- Born: Alan James Ryan 9 May 1940 (age 85) London, England
- Spouse: Kate Ryan

Education
- Alma mater: Balliol College, Oxford

Philosophical work
- Era: Contemporary philosophy
- Region: Western philosophy
- School: Analytic
- Institutions: University of Keele; University of Essex; New College, Oxford; Princeton University;
- Doctoral students: Jeremy Waldron
- Main interests: Political philosophy

= Alan Ryan =

British philosopher (born 1940)

Alan James Ryan (born 9 May 1940) is a British philosopher. He was Professor of Politics at the University of Oxford. He was also Warden of New College, Oxford, from 1996 to 2009. He retired as Professor Emeritus in September 2015 and lives in Summertown, Oxford.

==Biography==
Ryan was born on 9 May 1940 in London, England. He was educated at Christ's Hospital, Balliol College, Oxford, and University College, London. Elected a fellow of New College in 1969, he later taught at Princeton University, and returned to New College, Oxford, in 1996 to take up the Wardenship. He was made a Fellow of the British Academy in 1986.

LISTED ENTRIES:
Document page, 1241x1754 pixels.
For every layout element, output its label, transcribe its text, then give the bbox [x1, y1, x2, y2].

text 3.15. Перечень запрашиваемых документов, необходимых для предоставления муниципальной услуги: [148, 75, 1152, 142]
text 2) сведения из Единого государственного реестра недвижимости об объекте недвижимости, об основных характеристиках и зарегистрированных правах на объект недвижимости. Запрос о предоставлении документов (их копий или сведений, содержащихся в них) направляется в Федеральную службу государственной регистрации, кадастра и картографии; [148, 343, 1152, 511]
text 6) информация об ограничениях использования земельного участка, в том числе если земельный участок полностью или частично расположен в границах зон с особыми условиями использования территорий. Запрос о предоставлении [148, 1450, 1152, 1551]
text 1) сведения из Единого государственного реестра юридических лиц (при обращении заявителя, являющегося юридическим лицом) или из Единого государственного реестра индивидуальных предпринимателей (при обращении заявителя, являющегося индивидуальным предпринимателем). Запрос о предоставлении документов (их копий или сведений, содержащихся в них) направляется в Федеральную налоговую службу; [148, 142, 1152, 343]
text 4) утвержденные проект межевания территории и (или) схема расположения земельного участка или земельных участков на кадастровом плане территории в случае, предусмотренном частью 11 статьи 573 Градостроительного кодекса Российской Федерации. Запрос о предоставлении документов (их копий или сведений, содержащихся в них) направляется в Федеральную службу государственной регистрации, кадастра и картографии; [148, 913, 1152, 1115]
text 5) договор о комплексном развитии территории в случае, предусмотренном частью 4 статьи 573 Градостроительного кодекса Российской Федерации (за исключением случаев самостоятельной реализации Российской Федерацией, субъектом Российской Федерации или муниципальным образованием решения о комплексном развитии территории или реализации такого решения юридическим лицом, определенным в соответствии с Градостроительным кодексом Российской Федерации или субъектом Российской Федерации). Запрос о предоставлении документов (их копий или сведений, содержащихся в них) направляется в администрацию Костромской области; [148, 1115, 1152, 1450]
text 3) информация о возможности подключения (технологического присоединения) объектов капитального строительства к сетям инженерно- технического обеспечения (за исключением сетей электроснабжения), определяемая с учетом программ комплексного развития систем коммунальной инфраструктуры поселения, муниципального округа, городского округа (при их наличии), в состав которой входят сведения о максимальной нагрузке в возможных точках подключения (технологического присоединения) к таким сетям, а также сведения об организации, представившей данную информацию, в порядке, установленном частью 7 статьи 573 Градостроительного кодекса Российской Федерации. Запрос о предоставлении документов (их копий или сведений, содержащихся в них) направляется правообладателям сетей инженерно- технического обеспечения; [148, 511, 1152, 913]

REQUIRED WORK:
**a)** Answer these about the Alan Ryan article:
(i) Of which college was he Warden, and during which years?
(ii) In what year was he made a Fellow of the British Academy?
(iii) Who is listed as his doctoral student?
**b)** In the Alan Ryan article, turn the paragraph beginning "Ryan was born on 9 May 1940" into a short list that keeps its main facts.

ANSWERS FOR THIS EXERCISE:
**a)**
(i) New College, Oxford, from 1996 to 2009
(ii) 1986
(iii) Jeremy Waldron

**b)**
- Born 9 May 1940 in London, England
- Educated at Christ's Hospital, Balliol College, Oxford, and University College, London
- Elected a fellow of New College in 1969
- Later taught at Princeton University
- Returned to New College, Oxford, in 1996 to become Warden
- Made a Fellow of the British Academy in 1986